= Text section =
Furthermore, although I would be extremely surprised if TEC uses a vote in the next three years on international Anglican bodies, that will be out of respect for the Primates, rather than automatically – the Primates do not control these bodies. I would understand that not even the Primate of TEC can require this. Nor do the Primates control the ecumenical and interfaith bodies they mention. How did the Primates come to so patently overreach themselves?

Anglican bishops can sometimes (often?) sound like their Roman Catholic homonyms (or even like the pope!), giving the impression that they, rather than synods, govern the church. Primates, with double the plus-power of bishops, can sound even more so. But Primates are primus inter pares, first among equals on the bench of bishops. The primate of ACANZP is as subject to the church’s synodical governance as anyone else.

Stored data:

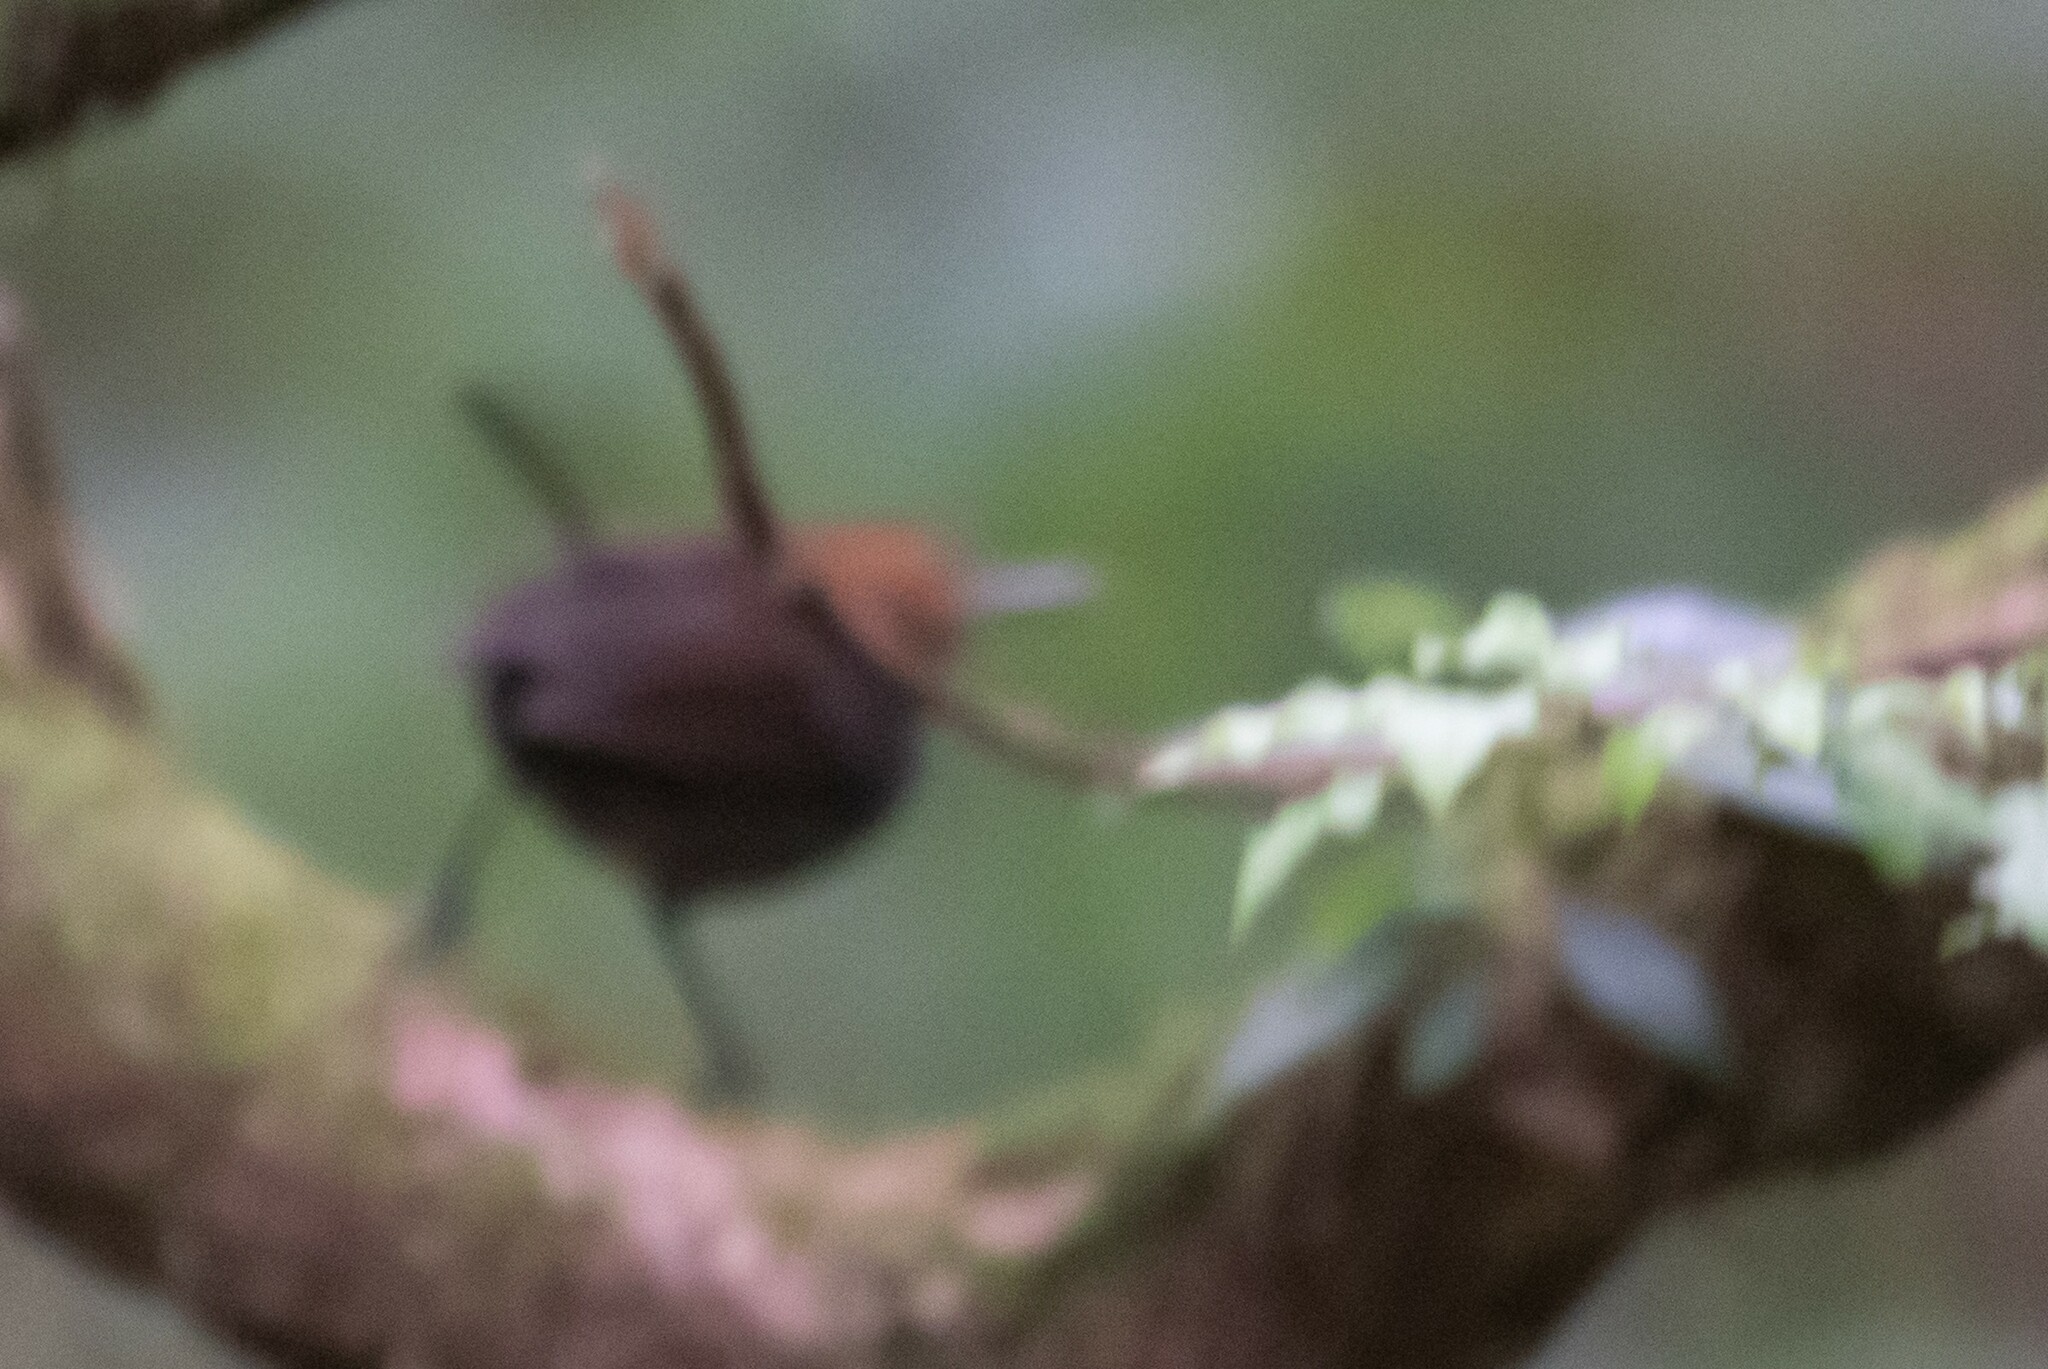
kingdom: Animalia
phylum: Chordata
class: Aves
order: Passeriformes
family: Polioptilidae
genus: Ramphocaenus
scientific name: Ramphocaenus melanurus
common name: Long-billed gnatwren
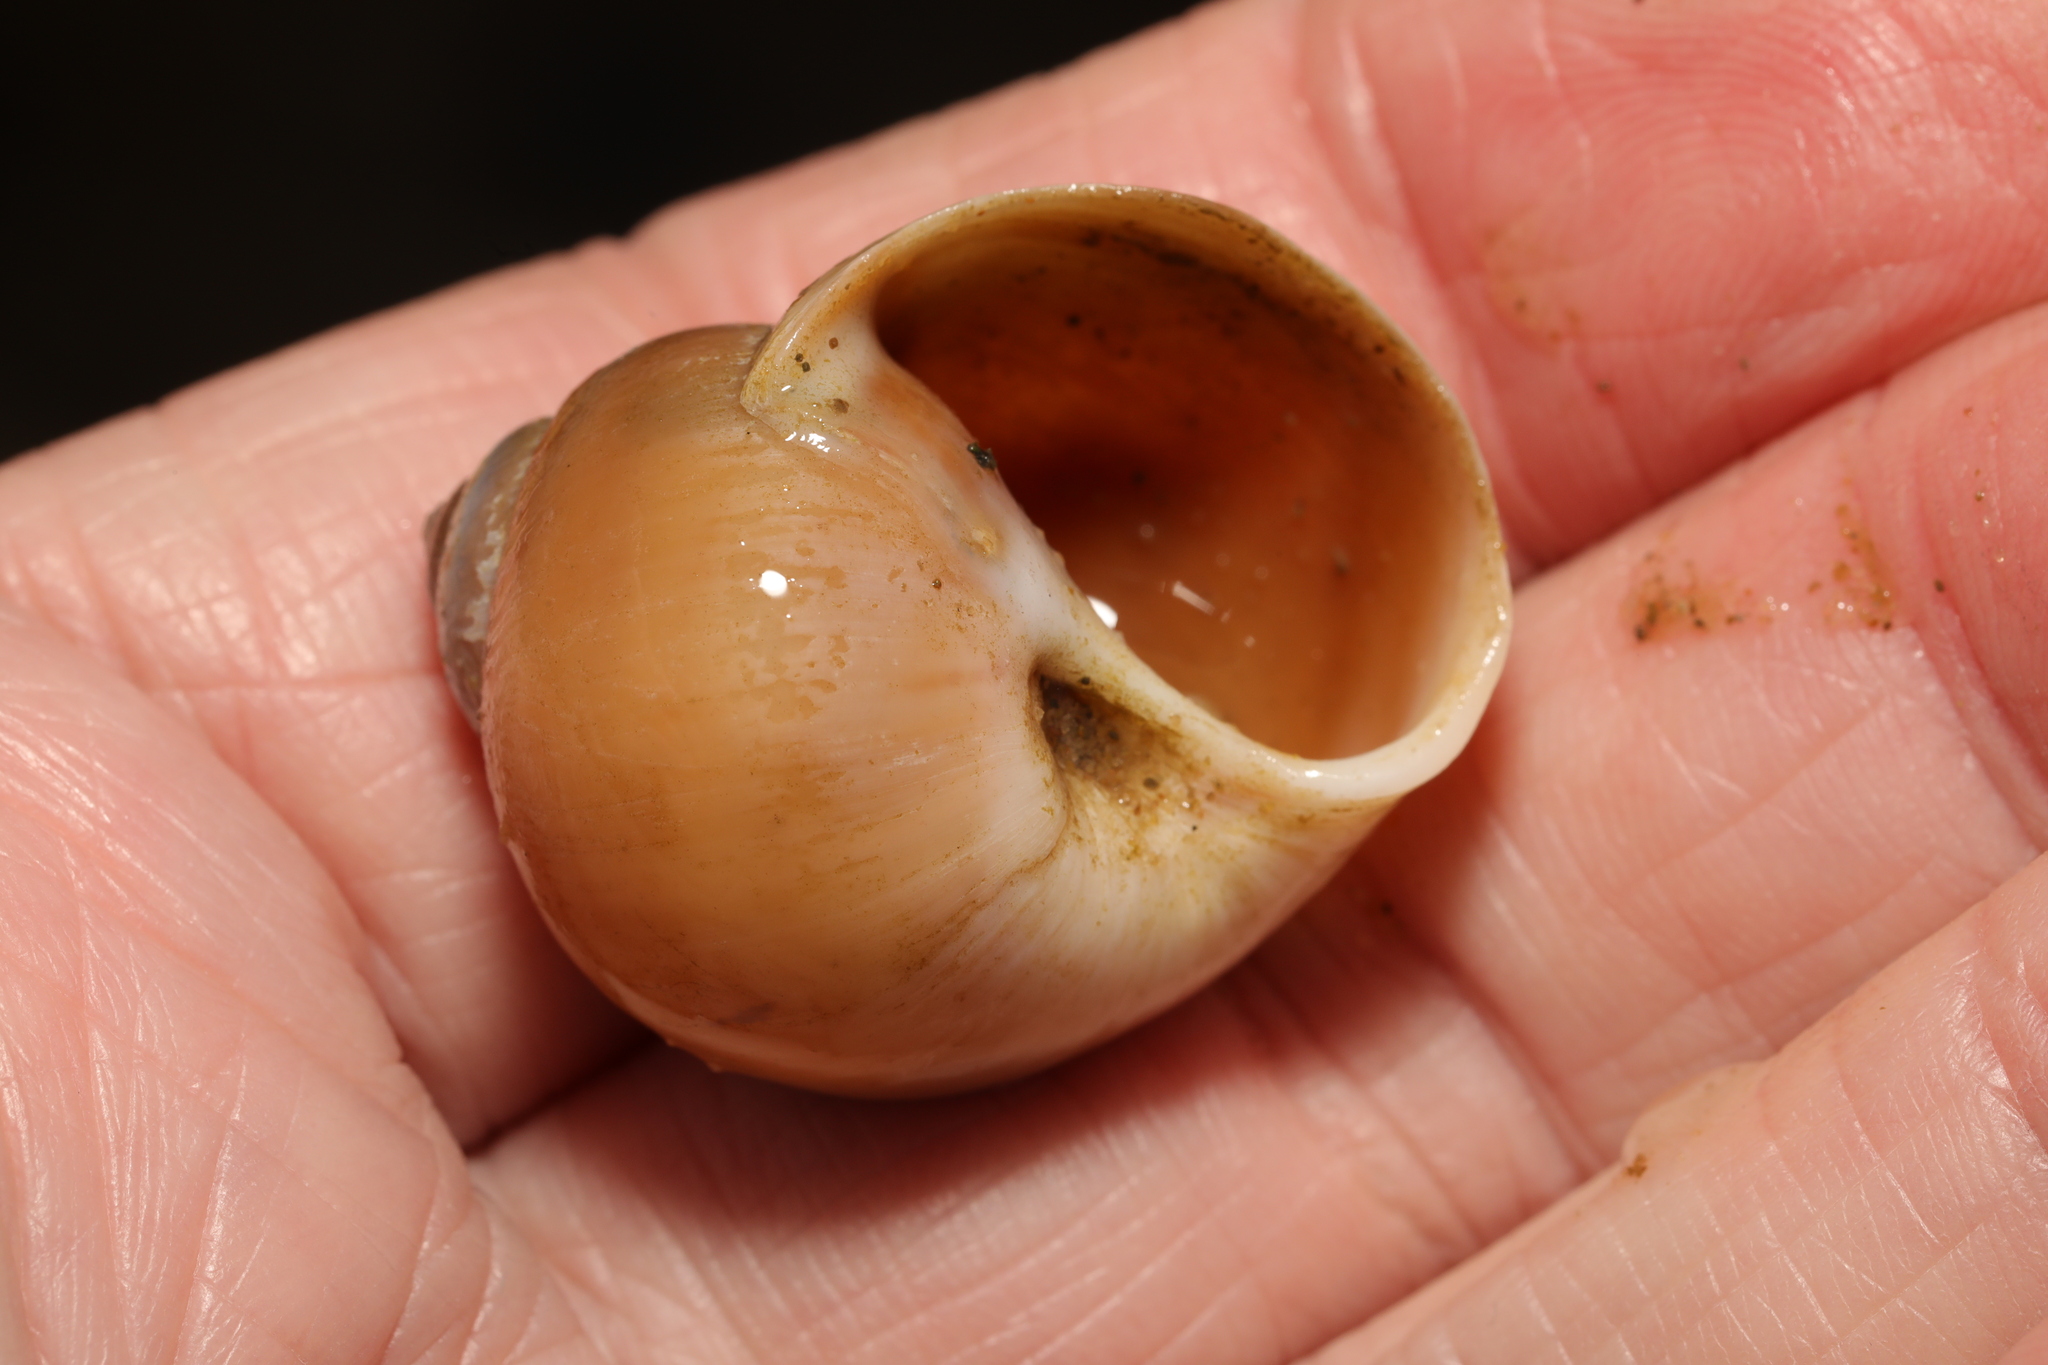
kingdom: Animalia
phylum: Mollusca
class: Gastropoda
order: Littorinimorpha
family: Naticidae
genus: Euspira
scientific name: Euspira catena
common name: Necklace shell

= Exercise objective =
What does the passage about Anglican Primates say "primus inter pares" means? Draw only on the passage about Anglican Primates, not on the stored data.

= Response box =
First among equals on the bench of bishops.